The time has come for you to deploy your ML models to production. But before you deploy to production, you need to figure out how you're going to do that. This process starts with generally asking yourself questions and/or running proof of concepts to understand what constraints you need to fit into when deploying. Once you understand your constraints, you can then explore which ml model deployment solution is best for your team.
The goal of this article is to prompt you with the core guiding questions you'll need to answer in order to refine your model deployment constraints.
What is acceptable latency for your model?
Latency is the amount of time it takes for an inference to run. Latency constraints can vary greatly depending on what type of application you're building.
For example, if it's an asynchronous use case that is simply chugging through geographic data you don't need real time latency. If you're doing a chatbot, 1-2 second latency might be sufficient. If you're working on a self-driving car, you need latency in the milliseconds. The first question to ask yourself is, what's the absolute maximum latency we can tolerate with this product?
The primary tradeoff with latency is cost, which we look at further down in this article. If you want really low latency, cost increases substantially. The goal is to find a balance that is acceptable for your product between latency and cost.
What is the size of your model?
This is a pretty straightforward question, and the answer mostly will dictate whether you deploy your model "on the edge" (on-device), or on the cloud.
If you have a smaller model, for example less than 1GB model size, then you could likely deploy this on the edge and fit it onto a phone, NVIDIA Jetson, Raspberry Pi, or similar style GPU.
For models that are considered large, 8-16GB+ or like a GPT-J sized model, you would need to deploy on the cloud as it's likely not viable to deploy on the edge in this case.
How much time, money, and engineering resources can you spend on this?
This is the most critical question of all because it will affect the answer for the questions above.
You need to scope out how much time your company is willing to spend on building production infrastructure. Can you afford to spend 6+ months to build out a production server platform? If not, what timeline is acceptable for your team? If you have a shorter timeline for deployment, you will likely need to lean towards using an inference framework (like Banana) to get you deployed in a time efficient manner. If you can afford the time of multiple months to build the production infrastructure yourself, you can look at building your own inference framework from scratch.

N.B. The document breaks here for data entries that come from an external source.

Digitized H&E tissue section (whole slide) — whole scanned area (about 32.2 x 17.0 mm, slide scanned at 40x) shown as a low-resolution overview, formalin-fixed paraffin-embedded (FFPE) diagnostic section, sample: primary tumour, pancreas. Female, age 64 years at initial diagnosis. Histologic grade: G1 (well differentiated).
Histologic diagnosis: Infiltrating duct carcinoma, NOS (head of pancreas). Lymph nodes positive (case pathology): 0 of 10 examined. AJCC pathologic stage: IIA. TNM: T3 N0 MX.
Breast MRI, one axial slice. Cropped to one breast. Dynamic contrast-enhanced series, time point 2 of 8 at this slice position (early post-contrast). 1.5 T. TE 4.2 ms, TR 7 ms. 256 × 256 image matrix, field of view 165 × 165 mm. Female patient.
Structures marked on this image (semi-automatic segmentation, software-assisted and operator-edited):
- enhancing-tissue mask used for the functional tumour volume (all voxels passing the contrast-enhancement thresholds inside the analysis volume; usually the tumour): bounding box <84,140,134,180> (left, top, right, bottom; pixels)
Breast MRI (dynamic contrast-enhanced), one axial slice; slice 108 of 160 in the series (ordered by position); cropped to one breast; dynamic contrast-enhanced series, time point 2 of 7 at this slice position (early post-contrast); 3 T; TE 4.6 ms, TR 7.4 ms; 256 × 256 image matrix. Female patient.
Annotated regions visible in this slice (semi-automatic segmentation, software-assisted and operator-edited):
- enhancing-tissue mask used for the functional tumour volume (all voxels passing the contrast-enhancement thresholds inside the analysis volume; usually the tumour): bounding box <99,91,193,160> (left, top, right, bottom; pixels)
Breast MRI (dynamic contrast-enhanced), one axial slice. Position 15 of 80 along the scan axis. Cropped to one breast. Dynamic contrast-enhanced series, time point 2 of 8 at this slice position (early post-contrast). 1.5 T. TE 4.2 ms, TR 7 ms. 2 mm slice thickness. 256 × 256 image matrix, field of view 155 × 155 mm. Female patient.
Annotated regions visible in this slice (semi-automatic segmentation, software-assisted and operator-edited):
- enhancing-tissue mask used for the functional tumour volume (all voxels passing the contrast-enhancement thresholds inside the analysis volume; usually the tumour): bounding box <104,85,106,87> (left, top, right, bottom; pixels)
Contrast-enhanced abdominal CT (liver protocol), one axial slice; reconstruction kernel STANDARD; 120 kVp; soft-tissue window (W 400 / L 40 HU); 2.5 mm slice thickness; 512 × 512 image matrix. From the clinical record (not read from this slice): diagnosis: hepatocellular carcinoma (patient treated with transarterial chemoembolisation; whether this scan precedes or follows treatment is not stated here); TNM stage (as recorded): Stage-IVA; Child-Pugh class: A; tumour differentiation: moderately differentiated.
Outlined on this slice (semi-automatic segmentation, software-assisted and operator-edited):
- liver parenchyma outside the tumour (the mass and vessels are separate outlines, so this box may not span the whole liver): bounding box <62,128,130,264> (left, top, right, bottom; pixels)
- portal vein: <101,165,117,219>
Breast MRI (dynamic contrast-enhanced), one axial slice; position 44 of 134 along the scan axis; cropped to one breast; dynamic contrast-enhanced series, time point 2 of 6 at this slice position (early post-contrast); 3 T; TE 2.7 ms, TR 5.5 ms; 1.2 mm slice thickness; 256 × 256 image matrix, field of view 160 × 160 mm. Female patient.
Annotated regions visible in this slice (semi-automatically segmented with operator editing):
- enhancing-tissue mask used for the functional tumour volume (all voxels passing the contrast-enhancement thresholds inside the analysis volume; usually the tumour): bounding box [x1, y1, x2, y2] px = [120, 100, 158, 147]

Cost plays a huge role in your method of production deployment for your ML models. If you have a product that requires very minimal latency, you should expect costs to be much higher for production infrastructure that can accommodate your latency constraints than if your product can accept some latency. If costs are too high, this can make having positive unit economics a challenge and nearly impossible for some use cases. You may need to ask yourself if you can accept a slower latency in order to hit a cost target.
Similarly, you can gain cost efficiencies based on the size of your model. For example, you may want to look critically to see if you can reduce model size to fit onto an edge device if that gains you economic efficiencies.
There are two components to this topic that you need to consider.
Do you have sufficient engineering bandwidth available to take on this project? Are they tied up in other engineering work for your product? Or, is it higher value for your engineers to be focused on the parts of your product unrelated to production infrastructure?
What are the skills of your engineering team right now? If they are a pure ML team, their expertise may not be in production infrastructure so it would make sense to lean on a framework for deployment like TensorFlow's serving engine that you setup yourself, or something like Banana that takes care of all the deployment infrastructure for you and you simply connect your models into it.
Compared to if your engineering team has full-stack and systems-level engineers with the capability to implement models from scratch in production environments, then you could have them investigate building infrastructure in-house if your timeline and cost constraints are aligned.
Once you have answered these questions, your team should have a clear understanding of your deployment constraints. This will make your life much easier when taking on the task of deploying models to production, and hopefully you don't fall into the trap of these common mistakes we see teams make when deploying their models. Your next step is to take these constraints and investigate which ml model deployment solution is best for your use case. Good luck!